In a series of interviews from the Antigua Charter Yacht Show in December, we catch up with Anne Carson, former yacht chef, with a significant stint on Pendennis-built SY Adela, who now works closely with the industry teaching yacht chefs Japanese cooking, in a consultancy role for shipyards with regards to galley layouts and organising the annual Antigua Charity Golf Day. Carson looks back on her experience of the industry and how the role of a chef on board has evolved.

“I started in the industry in 1985,” Carson begins, “But yacht chefs now have a much more demanding job because the boats are bigger, chartering them is much more costly and so everything has to be top quality. It is especially tough on the sailing yachts because of the galley sizes.”

Anne Carson on board Adela with husband Captain Steve Carson

But Carson admits that things have improved immensely with regards to the perception and nurturing of chefs on board. “The fact that yachts now help with the payment of courses and give chefs time outside of their holidays to go and do them is very good,” she explains. “It can be quite tough going when you are cooking all of the time and then have to go off and do courses. It is important to have some downtime too.”

Taking such courses are essential to fit in with the evolving role of superyacht chefs. “They have to know a lot more than a chef in a Michelin starred restaurant,” Carson adds. “They need to know how to cook different cuisines; how to make pizza, pasta, dumplings, sushi and many more. If you take a regular chef, even from a very good restaurant, they usually have one speciality cuisine. But on superyachts chefs have to be capable of a whole range of cooking.”

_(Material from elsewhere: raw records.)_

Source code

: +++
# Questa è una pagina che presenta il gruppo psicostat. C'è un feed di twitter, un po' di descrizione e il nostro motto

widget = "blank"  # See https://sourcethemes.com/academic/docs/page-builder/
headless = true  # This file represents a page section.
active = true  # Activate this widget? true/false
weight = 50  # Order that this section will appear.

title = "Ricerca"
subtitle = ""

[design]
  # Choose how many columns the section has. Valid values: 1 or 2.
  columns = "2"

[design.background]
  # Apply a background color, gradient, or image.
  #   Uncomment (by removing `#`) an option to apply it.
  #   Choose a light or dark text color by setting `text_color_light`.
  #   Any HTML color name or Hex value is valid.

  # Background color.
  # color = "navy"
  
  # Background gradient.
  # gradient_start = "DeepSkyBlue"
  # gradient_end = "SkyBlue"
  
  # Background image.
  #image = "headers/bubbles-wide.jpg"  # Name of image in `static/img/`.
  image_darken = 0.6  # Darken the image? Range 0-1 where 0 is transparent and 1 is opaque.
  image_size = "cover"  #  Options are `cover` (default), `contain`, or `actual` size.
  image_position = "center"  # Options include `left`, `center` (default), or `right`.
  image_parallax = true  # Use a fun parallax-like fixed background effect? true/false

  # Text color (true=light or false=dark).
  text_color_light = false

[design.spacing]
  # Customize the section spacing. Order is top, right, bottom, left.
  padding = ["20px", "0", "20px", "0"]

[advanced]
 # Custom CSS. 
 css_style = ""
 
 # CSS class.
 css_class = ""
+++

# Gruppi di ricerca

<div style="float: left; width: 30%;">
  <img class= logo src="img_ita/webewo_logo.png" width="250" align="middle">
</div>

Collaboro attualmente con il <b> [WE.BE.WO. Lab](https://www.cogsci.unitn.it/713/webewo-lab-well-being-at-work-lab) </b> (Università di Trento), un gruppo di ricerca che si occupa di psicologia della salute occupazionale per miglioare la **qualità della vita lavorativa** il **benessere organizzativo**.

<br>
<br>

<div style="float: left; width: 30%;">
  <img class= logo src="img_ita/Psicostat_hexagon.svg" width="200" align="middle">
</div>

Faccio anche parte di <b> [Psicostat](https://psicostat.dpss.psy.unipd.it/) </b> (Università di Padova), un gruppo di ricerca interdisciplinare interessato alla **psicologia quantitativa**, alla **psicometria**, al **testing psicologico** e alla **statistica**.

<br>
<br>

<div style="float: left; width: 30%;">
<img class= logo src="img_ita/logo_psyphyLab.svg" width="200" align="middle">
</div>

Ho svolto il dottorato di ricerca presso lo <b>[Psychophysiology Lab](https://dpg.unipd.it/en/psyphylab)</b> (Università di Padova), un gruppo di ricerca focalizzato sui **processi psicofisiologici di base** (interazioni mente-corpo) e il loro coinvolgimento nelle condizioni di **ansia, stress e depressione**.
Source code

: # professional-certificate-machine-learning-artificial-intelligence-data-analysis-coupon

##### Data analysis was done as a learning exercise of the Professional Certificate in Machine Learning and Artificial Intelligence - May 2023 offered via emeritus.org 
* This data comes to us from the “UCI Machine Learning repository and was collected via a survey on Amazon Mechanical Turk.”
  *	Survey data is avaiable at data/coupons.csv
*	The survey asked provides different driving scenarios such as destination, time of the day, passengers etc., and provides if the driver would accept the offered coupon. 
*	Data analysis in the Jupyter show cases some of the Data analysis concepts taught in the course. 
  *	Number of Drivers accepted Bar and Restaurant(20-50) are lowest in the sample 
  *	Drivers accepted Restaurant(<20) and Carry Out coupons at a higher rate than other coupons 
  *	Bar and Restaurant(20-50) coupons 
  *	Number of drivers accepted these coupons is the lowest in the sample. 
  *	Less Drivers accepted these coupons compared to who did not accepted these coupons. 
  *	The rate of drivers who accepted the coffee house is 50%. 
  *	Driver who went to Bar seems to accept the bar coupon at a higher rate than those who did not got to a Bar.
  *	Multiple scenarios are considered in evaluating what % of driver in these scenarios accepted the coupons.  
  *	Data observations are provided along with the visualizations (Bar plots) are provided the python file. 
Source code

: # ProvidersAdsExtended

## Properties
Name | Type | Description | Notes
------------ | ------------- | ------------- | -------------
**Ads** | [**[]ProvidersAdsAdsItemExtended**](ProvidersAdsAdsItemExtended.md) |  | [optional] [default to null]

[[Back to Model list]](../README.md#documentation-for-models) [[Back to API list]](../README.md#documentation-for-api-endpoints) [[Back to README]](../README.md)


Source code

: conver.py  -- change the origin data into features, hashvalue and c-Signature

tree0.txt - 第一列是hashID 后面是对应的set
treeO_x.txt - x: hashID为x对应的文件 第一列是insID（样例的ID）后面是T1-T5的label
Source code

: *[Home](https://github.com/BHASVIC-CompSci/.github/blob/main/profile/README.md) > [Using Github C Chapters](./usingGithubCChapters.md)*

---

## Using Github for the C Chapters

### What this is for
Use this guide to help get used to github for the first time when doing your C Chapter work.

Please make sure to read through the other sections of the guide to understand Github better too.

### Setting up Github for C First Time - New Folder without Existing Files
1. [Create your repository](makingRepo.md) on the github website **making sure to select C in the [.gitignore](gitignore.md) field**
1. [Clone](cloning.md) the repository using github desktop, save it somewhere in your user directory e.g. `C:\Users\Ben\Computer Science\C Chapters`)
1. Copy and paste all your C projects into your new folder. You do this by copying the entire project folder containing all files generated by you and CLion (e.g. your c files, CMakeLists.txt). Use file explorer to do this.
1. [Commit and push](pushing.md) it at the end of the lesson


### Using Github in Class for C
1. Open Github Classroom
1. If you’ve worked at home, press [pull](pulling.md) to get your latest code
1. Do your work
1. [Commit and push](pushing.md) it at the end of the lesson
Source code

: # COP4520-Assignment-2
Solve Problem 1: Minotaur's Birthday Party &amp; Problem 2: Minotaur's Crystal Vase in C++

So the professional standard of yacht chefs has improved in the last decade? “Oh yes,” Carson replies.  “Of course it helps that provisioning has got a lot better. In Antigua you used to be able to buy chickens and that was about it, but nowadays there are companies such as National Marine who can fly things in. Wherever you go around the world you can fly in all sorts of herbs and ingredients that you wouldn’t be able to get locally. So that’s one thing that makes a yacht chef’s life a whole lot easier.”

"When you are designing a crew area, the important thing is not necessarily the equipment, it’s the functionality.”

One aspect that Carson notes could improve is the consideration of galleys in the design and planning stages of a refit or new build. “The captain will normally take care of the engineering side of things, but the galley often gets ignored when, if taken into consideration, it could make all the difference to the chef,” she explains. “When we first started on Adela we were ironing in the main saloon because there was nowhere in the crew area to do it. I never thought in a million years that we would be able to do anything about it – we were on a sailing boat after all – but one day I was offered the opportunity to be involved in the refit.

“The owners chopped the boat in half and told us to do what we wanted with it. We built a big pantry, a big galley, the old galley became fridge and freezer and we had a crew mess with its own sink, dishwashers and fridges. The laundry room had four machines, a big storage cupboard and a place for the ironing board. When you are designing a crew area, the important thing is not necessarily the equipment, it’s the functionality.”